Crisi di tagli improvvisi all'accesso al petrolio si sono verificate in due paesi, Cuba e la Corea del Nord, alla fine del secolo scorso e sono un esempio di ciò che può accadere su scala planetaria. In entrambi, più di 10 anni di severe restrizioni all'accesso a beni di consumo essenziali come cibo, vestiti e medicine e servizi come trasporti, servizi igienici ed elettricità sono stati attraversati solo dal fatto che erano regimi autoritari e con un forte controllo della popolazione .
Se non vogliamo che ci cada addosso questo quadro dantesco, dobbiamo smetterla con le finzioni a breve termine e lanciarci con coraggio nel dibattito per una rapida uscita dalla dipendenza dal petrolio.
Le energie verdi saranno importanti fin dall'inizio, ma l'eolico e il solare hanno dei limiti e non cessano di avere impatti ambientali, soprattutto nella scala necessaria per costituire una parte significativa della soluzione. Un piano per i pannelli solari urbani su scala nazionale sarebbe più importante delle attuali “fattorie elettriche” che occupano aree dove non si può produrre altro. E lasciamo parlare di bioenergia agli sciocchi. Anche la canna da zucchero ha un bilancio energetico al limite del negativo. Mentre non ci sono progressi nella produzione di biomassa marina in grandi quantità, la produzione di alcol non può essere discussa senza sostituire la produzione alimentare.
Si parla di idrogeno verde come alternativa tecnologica perfetta in termini di bilancio energetico e sostenibilità, ma non ho ancora visto i calcoli delle sue potenzialità su larga scala e dei suoi rischi ambientali.
Nel frattempo, dobbiamo agire per ridurre la domanda di energia. Ridurre le perdite e gli sprechi è un passo importante, ma graffia solo la superficie. Sarà necessario sostituire il trasporto individuale con il trasporto collettivo e ciò significa allo stesso tempo investire nel miglioramento dei sistemi di mobilità urbana e limitare l'uso delle automobili individuali. E dimentichiamoci di questa zucchina "macchina popolare". Nell'immediato bisognerà alzare e non abbassare il prezzo della benzina e del gasolio, sovvenzionando settori strategici in questa transizione: camionisti, tassisti, huberistas, corrieri di ogni genere.
E investendo molto nel cambiamento della matrice del trasporto merci al fine di porre fine al trasporto merci pesante interurbano e sostituirlo con treni, vie navigabili e cabotaggio.

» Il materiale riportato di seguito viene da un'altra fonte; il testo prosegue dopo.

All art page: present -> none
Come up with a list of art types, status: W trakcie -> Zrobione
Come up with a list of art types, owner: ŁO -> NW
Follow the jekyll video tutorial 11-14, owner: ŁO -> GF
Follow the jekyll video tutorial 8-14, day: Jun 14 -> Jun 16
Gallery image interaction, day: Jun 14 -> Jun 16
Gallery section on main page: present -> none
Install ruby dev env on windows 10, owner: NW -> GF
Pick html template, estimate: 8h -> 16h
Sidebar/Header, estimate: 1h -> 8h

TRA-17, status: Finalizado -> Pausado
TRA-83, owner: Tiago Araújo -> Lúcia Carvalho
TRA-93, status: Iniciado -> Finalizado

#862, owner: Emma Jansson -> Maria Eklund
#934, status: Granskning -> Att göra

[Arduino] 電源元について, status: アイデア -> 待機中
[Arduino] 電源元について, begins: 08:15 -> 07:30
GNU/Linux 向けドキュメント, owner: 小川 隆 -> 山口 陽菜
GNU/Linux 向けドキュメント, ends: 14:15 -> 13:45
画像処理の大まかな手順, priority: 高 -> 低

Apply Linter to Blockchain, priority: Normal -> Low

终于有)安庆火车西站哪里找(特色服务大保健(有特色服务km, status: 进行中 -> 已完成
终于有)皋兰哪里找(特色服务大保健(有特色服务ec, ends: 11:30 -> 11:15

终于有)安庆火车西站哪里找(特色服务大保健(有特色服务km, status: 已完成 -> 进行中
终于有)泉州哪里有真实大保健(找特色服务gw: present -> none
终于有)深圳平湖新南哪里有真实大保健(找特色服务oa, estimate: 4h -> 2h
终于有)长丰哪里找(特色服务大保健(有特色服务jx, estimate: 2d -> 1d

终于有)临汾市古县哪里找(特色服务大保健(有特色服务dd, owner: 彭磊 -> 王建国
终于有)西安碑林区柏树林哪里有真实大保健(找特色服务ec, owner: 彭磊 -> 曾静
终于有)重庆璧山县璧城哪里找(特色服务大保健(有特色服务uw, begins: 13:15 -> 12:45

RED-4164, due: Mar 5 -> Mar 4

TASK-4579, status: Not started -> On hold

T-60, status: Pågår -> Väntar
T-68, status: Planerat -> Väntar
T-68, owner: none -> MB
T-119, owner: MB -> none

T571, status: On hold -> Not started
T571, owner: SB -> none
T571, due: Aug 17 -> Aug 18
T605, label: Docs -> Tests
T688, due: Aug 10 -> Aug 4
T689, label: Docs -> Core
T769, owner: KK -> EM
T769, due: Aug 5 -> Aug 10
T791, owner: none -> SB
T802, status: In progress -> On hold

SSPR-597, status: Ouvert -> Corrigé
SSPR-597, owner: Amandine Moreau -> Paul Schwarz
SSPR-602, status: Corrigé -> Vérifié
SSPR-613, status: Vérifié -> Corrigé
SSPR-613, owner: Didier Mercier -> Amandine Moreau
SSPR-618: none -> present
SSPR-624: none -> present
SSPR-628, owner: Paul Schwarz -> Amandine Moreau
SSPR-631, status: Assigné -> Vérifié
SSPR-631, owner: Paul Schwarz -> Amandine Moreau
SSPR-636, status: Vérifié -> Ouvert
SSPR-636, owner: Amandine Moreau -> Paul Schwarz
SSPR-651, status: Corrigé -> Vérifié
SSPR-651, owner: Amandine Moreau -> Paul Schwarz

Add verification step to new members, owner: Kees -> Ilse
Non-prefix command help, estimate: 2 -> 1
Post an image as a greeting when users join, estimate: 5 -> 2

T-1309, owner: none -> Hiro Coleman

Anche l'agribusiness che produce alimenti di base potrebbe essere sovvenzionato durante una transizione energetica nei sistemi di produzione rurali. Ma l'industria agroalimentare esportatrice non ne ha bisogno.
BNDES e Petrobras dovrebbero finanziare la produzione industriale decentralizzata in Brasile, all'interno di una strategia volta ad accorciare la distanza tra produzione e mercato. E questo stimolo dovrebbe essere rivolto a prodotti essenziali per il benessere della popolazione. C'è molto da cambiare e quanto ho evidenziato non sono altro che esempi della linea da seguire. In ogni caso, è necessario ripensare il ruolo di Petrobras, e non dovrebbe certo essere quello di trivellare pozzi in ogni parte del Paese e produrre petrolio fino all'ultima goccia.
*Jean Marc von der Weid è un ex presidente dell'UNE (1969-71). Fondatore dell'organizzazione non governativa Family Agriculture and Agroecology (ASTA).
la terra è rotonda esiste grazie ai nostri lettori e sostenitori.
Aiutaci a portare avanti questa idea.